Kohrs told the New York Times that the jury panel recommended indictments on people who were subpoenaed, and provided the publication with some details of the proceeding.
“It is not a short list,” Kohrs told the New York Times, referring to the currently sealed list of indictment recommendations. She did not reveal specific names of people for whom the panel recommended indictments, but they could be anyone who was subpoenaed as part of the investigation, such as former Trump attorney Rudy Giuliani, former Trump White House Chief of Staff Mark Meadows, and Sen. Lindsey Graham (R-S.C.), among others.
Further to the New York Times interview, Kohrs told the Atlanta Journal-Constitution in another interview on Feb. 21 that she also spoke to her boyfriend regarding her experience in the panel’s proceedings.
“I told my boyfriend at one point during proceeding, during all this, I came home and I told him,” she said, “Do you know that if I was in a room with Donald Trump and Joseph Biden and they knew who I was, they would both want to speak to me.”
In a separate interview with MSNBC, Kohrs said, “I wanted to subpoena the former president because I got to swear everybody in, and so I thought it would be really cool to get 60 seconds with President Trump of me looking at him and being like, ‘Do you solemnly swear,’ and me getting to swear him in.
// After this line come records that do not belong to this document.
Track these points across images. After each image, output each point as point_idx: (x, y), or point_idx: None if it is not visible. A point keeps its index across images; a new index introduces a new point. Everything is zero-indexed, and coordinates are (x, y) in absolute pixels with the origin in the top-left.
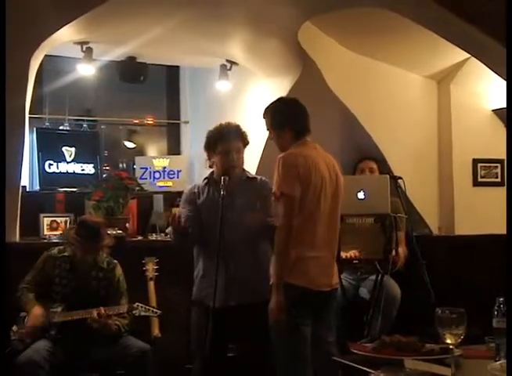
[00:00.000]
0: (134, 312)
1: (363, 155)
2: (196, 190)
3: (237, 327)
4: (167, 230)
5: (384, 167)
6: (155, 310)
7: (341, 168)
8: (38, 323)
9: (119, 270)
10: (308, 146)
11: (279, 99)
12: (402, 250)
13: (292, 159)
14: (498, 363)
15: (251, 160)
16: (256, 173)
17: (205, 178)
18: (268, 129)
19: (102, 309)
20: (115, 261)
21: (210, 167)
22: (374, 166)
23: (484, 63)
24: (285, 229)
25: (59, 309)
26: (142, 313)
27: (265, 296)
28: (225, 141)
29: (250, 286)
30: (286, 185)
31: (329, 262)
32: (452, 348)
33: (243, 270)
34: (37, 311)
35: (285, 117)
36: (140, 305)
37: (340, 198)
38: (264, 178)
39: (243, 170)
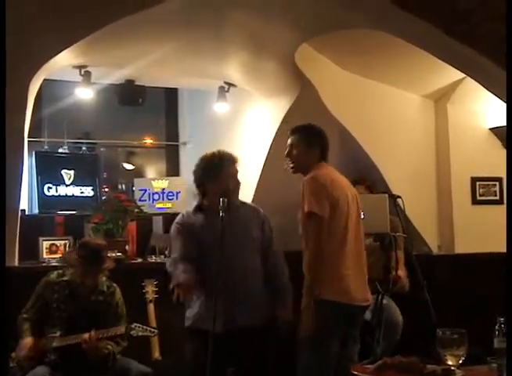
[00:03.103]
0: (132, 332)
1: (354, 177)
2: (187, 219)
3: (237, 352)
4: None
5: (376, 186)
6: (152, 330)
7: None
8: (25, 354)
9: (118, 294)
10: (328, 168)
11: (312, 124)
12: (402, 271)
13: (321, 180)
14: None
15: (248, 182)
16: (253, 197)
17: (196, 206)
18: (293, 145)
19: (92, 332)
20: (114, 284)
21: (203, 194)
22: (362, 191)
23: (480, 83)
24: (314, 249)
25: (58, 334)
26: (140, 333)
27: (265, 320)
28: (227, 166)
29: (250, 310)
30: (317, 205)
31: (363, 278)
32: (453, 370)
33: (242, 294)
34: (26, 342)
35: (317, 137)
36: (137, 325)
37: (360, 218)
38: (253, 204)
39: None
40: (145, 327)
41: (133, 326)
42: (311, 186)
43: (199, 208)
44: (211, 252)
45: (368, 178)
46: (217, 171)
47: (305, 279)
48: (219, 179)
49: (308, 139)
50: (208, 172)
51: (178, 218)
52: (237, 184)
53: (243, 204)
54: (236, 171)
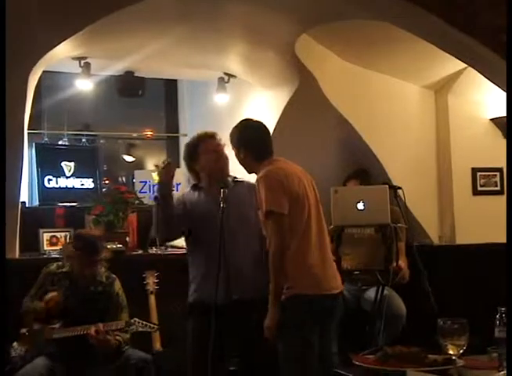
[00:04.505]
0: (131, 327)
1: (350, 172)
2: (184, 196)
3: (238, 325)
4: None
5: (371, 179)
6: (152, 325)
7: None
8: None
9: (118, 284)
10: (279, 161)
11: (243, 121)
12: (403, 262)
13: (273, 175)
14: (501, 373)
15: (247, 174)
16: None
17: (192, 186)
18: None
19: (100, 325)
20: (114, 275)
21: (196, 178)
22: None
23: (481, 73)
24: (279, 248)
25: (58, 326)
26: (140, 329)
27: (262, 295)
28: (202, 143)
29: (250, 283)
30: (274, 202)
31: (330, 265)
32: (454, 359)
33: (242, 268)
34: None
35: (242, 139)
36: (137, 320)
37: (320, 203)
38: (248, 180)
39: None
40: (145, 322)
41: (133, 321)
42: (265, 184)
43: (195, 187)
44: (207, 231)
45: (364, 167)
46: (195, 150)
47: (271, 278)
48: (199, 157)
49: (234, 142)
50: (189, 154)
51: (175, 196)
52: (221, 158)
53: (238, 181)
54: (217, 146)
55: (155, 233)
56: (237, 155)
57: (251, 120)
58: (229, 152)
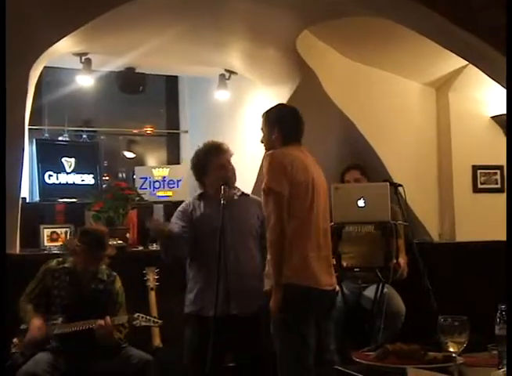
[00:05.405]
0: (134, 322)
1: (349, 164)
2: (190, 207)
3: (237, 338)
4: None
5: (371, 171)
6: (155, 320)
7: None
8: (39, 334)
9: (118, 283)
10: (296, 147)
11: (280, 104)
12: (403, 258)
13: (280, 157)
14: (501, 370)
15: (248, 171)
16: (254, 186)
17: (198, 195)
18: (262, 130)
19: (108, 318)
20: (114, 273)
21: (203, 187)
22: (358, 176)
23: (483, 70)
24: (277, 227)
25: (59, 321)
26: (143, 323)
27: (264, 307)
28: (218, 154)
29: (249, 296)
30: (274, 181)
31: (328, 261)
32: (454, 357)
33: (242, 281)
34: (36, 322)
35: (278, 119)
36: (141, 315)
37: (328, 200)
38: (254, 196)
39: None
40: (148, 317)
41: (136, 316)
42: (268, 163)
43: (201, 196)
44: (209, 241)
45: (363, 163)
46: (204, 163)
47: (269, 257)
48: (208, 172)
49: (269, 122)
50: (198, 165)
51: (180, 206)
52: (229, 172)
53: (243, 195)
54: (226, 160)
55: (164, 257)
56: (269, 135)
57: (289, 105)
58: (236, 163)
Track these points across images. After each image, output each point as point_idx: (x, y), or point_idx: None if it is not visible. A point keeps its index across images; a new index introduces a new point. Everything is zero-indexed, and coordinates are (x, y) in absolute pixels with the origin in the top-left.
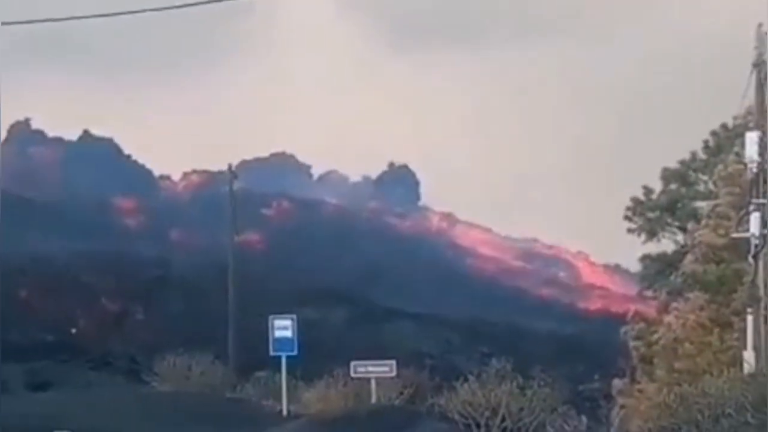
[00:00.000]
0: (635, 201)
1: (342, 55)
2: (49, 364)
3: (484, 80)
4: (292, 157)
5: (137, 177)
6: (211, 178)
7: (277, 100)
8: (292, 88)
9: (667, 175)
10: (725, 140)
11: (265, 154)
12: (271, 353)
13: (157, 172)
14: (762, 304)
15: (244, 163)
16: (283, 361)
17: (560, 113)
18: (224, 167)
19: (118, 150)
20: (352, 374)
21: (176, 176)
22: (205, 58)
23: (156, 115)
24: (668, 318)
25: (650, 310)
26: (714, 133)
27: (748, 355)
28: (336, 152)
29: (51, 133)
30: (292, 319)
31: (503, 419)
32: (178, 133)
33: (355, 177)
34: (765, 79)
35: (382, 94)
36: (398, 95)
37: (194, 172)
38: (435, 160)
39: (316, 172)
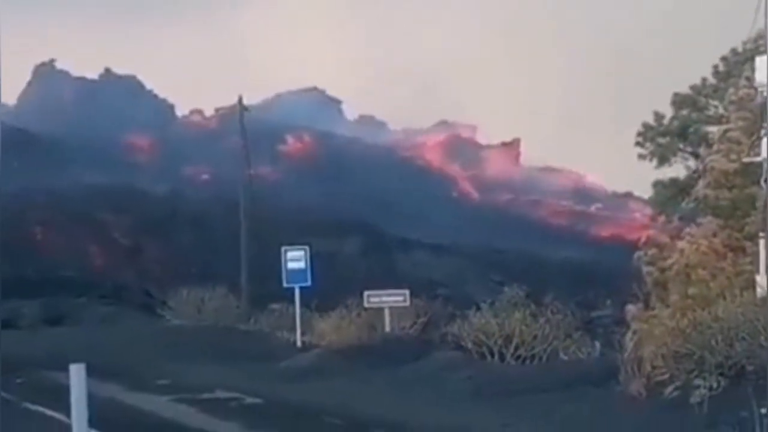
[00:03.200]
0: (646, 127)
1: None
2: (64, 299)
3: (498, 5)
4: (322, 92)
5: (158, 113)
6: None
7: (295, 32)
8: (309, 21)
9: (678, 101)
10: (735, 65)
11: (293, 87)
12: (285, 285)
13: (179, 108)
14: None
15: (276, 97)
16: (297, 292)
17: (568, 40)
18: (253, 101)
19: (140, 87)
20: (366, 304)
21: (197, 111)
22: None
23: (176, 51)
24: (681, 243)
25: (663, 236)
26: (724, 58)
27: (761, 279)
28: (357, 84)
29: (75, 73)
30: (305, 251)
31: (517, 347)
32: (200, 68)
33: (371, 106)
34: None
35: (394, 20)
36: (412, 23)
37: (219, 109)
38: (450, 89)
39: (341, 107)
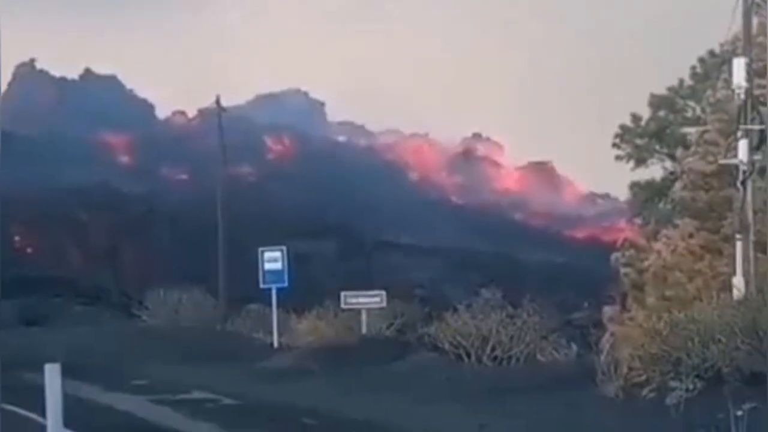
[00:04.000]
0: (623, 128)
1: None
2: (41, 298)
3: (476, 7)
4: (304, 94)
5: (138, 113)
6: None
7: (284, 33)
8: (289, 23)
9: (655, 102)
10: (712, 66)
11: (278, 89)
12: (262, 286)
13: (159, 108)
14: (751, 230)
15: (259, 99)
16: (274, 293)
17: (546, 41)
18: (236, 102)
19: (120, 86)
20: (343, 305)
21: (178, 111)
22: None
23: (157, 50)
24: (658, 245)
25: (640, 238)
26: (701, 60)
27: (738, 281)
28: (339, 86)
29: (55, 73)
30: (282, 251)
31: (493, 348)
32: (182, 68)
33: (349, 108)
34: (752, 4)
35: (378, 25)
36: (394, 25)
37: (201, 109)
38: (423, 90)
39: (324, 110)
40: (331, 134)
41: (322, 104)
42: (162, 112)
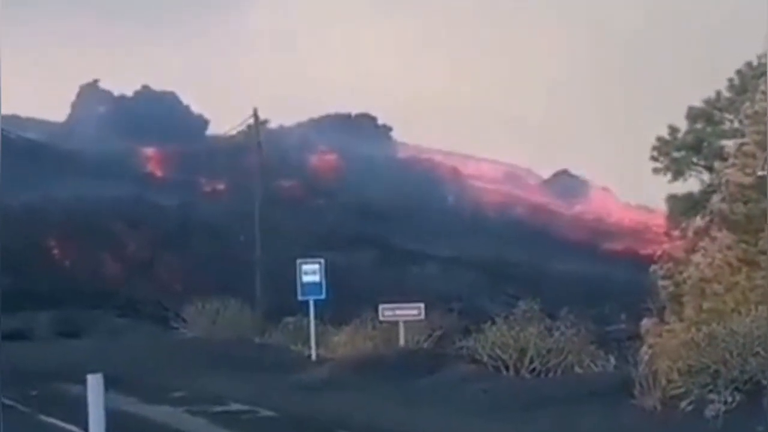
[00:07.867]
0: (661, 140)
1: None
2: (79, 311)
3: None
4: (373, 119)
5: (191, 128)
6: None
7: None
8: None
9: (693, 114)
10: (750, 79)
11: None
12: (299, 298)
13: (213, 123)
14: None
15: (325, 118)
16: (311, 305)
17: (582, 50)
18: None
19: (177, 103)
20: (381, 318)
21: (228, 126)
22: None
23: (214, 66)
24: (696, 257)
25: (678, 250)
26: (739, 72)
27: None
28: (362, 99)
29: (116, 92)
30: (320, 264)
31: (531, 361)
32: (242, 84)
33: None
34: None
35: (406, 35)
36: (419, 35)
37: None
38: (457, 98)
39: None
40: (370, 150)
41: (390, 129)
42: (214, 127)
I kind of just thought that would be an awesome moment.”
Trump’s attorney said Kohrs’ appearances raise the question of whether DA Willis can proceed with charging Trump if she intends to do so.
“Are the results of that special purpose grand jury to be crumbled up like a piece of paper and thrown into a waste paper basket?” Findling continued when asked about their next steps.
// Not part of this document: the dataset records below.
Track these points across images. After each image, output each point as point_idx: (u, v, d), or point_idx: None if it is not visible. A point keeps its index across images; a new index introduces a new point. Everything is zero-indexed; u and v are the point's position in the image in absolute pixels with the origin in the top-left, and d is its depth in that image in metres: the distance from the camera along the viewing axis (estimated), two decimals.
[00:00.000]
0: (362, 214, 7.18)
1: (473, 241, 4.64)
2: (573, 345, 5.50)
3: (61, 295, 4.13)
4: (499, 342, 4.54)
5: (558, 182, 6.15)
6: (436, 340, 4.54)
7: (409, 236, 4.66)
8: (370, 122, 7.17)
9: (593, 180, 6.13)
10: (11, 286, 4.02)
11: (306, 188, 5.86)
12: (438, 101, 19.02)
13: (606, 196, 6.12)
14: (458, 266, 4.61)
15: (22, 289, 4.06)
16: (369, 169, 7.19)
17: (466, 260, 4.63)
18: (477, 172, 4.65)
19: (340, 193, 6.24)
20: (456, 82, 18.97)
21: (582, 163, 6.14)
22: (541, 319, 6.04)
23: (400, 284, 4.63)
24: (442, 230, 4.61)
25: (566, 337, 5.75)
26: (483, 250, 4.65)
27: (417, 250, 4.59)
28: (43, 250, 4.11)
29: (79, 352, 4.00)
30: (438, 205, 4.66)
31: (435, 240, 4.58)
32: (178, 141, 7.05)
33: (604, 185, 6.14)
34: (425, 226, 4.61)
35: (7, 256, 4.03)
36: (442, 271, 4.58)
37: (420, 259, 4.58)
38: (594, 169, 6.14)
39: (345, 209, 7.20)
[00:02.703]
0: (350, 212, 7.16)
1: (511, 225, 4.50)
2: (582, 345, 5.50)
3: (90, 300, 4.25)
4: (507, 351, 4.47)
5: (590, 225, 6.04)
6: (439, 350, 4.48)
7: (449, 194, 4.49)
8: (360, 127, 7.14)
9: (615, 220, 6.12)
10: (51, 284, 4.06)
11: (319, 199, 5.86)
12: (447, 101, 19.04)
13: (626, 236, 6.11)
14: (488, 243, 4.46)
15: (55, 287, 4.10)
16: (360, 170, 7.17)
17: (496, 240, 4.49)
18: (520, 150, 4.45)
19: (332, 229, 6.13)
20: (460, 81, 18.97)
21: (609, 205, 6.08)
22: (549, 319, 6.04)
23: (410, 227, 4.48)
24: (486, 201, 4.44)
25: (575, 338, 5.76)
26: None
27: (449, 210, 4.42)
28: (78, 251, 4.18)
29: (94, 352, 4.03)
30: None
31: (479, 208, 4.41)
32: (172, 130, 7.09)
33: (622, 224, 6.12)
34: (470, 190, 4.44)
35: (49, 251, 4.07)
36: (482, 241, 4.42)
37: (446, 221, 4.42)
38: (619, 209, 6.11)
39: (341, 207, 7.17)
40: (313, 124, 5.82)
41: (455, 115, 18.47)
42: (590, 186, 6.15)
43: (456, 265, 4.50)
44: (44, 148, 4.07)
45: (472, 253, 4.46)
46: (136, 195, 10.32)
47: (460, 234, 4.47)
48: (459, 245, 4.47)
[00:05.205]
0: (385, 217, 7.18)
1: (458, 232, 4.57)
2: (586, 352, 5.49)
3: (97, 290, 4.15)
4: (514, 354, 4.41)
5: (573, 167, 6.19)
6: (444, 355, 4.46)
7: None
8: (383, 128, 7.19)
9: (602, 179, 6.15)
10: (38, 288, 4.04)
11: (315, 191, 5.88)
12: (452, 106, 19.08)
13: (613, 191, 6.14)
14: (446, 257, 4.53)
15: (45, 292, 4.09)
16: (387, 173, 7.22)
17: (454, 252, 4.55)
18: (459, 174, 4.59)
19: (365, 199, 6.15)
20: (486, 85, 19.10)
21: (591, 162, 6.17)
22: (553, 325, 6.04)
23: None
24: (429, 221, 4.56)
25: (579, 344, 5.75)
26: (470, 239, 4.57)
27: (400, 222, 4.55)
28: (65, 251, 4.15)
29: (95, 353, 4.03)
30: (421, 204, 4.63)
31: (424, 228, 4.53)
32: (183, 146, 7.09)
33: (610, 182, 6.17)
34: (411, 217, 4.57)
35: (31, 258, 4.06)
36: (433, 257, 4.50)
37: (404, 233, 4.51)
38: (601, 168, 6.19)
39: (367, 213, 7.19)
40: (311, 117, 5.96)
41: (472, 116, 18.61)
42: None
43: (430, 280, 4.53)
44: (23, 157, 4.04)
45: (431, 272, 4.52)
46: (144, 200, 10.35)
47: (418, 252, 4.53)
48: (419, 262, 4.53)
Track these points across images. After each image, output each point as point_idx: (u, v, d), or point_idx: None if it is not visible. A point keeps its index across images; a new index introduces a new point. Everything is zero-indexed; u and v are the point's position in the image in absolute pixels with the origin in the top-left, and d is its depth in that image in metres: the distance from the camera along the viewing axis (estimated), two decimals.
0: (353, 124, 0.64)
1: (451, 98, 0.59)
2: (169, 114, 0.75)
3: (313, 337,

“Our options are, can this district attorney’s office continue to be part of this case? We have to legally research all of those issues.”
Former President Donald Trump has rejected all of the accusations against him in Georgia, and criticized Kohrs’ media tour as “prosecutorial misconduct.”
“There is no case against me in Georgia because I did NOTHING WRONG, but in any event, and everyone agrees, the out of control Foreperson who did an illegal and unprecedented Media Tour DURING the process, makes the case dead for a second reason,” Trump wrote on Truth Social, his social media platform, on Feb. 25.
“TRUMP DERANGEMENT SYNDROME coupled with Prosecutorial Misconduct!” he wrote.
In an earlier post, the former president commented that the grand jury investigation was a “strictly political continuation of the greatest Witch Hunt of all time.”
“Now you have an extremely energetic young woman, the (get this!) ‘foreperson’ of the Racist D.A.’s Special Grand Jury, going around and doing a Media Tour revealing, incredibly, the Grand Jury’s inner workings & thoughts. This is not JUSTICE, this is an illegal Kangaroo Court,” Trump wrote. “All I did is make TWO PERFECT PHONE CALLS!!!”
A major focus of the investigation is a call between Trump and Georgia Secretary of State Brad Raffensperger in January 2021, when Trump told Raffensperger to investigate potential voter fraud in Georgia.
Critics of Trump have alleged that the call constituted an act of election interference. Trump has denied all allegations of wrongdoing on his part.
The grand jury was discharged in January. In early February, the Fulton County Superior Court released a portion of the jury panel’s final report, which did not include the list of names to whom indictments were recommended.